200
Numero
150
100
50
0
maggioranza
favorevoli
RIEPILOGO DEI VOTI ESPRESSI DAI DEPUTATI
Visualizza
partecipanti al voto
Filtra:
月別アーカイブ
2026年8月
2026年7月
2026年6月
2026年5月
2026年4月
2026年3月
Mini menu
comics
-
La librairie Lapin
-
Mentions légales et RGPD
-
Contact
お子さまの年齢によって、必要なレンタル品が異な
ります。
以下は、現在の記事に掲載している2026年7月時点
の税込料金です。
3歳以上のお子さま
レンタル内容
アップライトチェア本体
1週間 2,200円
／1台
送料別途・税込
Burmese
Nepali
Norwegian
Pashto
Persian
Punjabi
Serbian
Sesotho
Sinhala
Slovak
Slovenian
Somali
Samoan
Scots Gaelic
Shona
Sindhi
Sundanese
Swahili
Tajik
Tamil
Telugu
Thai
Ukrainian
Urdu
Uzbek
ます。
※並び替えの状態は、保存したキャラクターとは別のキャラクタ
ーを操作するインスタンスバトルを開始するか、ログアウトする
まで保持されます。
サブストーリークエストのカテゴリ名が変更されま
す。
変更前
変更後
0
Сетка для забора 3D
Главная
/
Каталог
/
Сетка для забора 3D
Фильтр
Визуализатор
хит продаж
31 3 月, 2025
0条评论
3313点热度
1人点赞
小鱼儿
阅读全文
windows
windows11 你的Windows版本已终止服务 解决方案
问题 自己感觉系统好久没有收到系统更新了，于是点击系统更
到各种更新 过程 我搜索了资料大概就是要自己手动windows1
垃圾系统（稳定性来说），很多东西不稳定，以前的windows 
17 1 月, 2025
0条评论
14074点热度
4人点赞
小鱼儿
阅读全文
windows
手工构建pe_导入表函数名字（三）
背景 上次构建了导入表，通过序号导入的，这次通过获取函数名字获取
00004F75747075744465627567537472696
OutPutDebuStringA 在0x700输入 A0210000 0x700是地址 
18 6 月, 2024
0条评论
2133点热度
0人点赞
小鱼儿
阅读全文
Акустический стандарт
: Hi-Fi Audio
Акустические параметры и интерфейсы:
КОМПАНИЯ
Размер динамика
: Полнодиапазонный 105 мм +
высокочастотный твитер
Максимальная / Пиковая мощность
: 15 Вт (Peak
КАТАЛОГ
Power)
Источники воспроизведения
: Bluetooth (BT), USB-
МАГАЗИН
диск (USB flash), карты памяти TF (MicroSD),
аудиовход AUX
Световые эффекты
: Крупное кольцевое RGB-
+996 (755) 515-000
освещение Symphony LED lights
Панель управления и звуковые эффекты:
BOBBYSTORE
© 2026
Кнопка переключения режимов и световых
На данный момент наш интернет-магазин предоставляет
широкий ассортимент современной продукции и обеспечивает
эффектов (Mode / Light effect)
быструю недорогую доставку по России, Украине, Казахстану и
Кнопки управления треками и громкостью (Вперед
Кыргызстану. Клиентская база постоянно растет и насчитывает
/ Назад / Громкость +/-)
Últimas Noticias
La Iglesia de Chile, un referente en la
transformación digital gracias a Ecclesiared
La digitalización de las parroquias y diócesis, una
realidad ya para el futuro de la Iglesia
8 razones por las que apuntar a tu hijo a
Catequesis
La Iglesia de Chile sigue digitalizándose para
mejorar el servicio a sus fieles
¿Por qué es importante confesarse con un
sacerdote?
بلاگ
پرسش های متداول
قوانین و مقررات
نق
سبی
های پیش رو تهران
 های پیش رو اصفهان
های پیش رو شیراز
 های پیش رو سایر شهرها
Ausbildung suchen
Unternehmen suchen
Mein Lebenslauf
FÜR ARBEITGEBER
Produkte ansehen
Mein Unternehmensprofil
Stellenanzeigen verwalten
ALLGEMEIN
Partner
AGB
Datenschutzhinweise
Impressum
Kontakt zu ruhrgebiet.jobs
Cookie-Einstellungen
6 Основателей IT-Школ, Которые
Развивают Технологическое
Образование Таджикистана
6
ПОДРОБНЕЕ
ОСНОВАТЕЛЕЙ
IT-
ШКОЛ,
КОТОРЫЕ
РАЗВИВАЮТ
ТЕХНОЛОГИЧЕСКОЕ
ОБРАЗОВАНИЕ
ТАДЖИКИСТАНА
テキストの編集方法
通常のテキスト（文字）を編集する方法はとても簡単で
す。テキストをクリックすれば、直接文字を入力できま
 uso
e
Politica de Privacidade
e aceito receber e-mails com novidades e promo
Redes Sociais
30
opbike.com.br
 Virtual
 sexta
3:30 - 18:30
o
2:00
——
> Your instructions:
Among the records, find all lines that include the string "эффекты" and return them.

> Exercise response:
Световые эффекты
Панель управления и звуковые эффекты:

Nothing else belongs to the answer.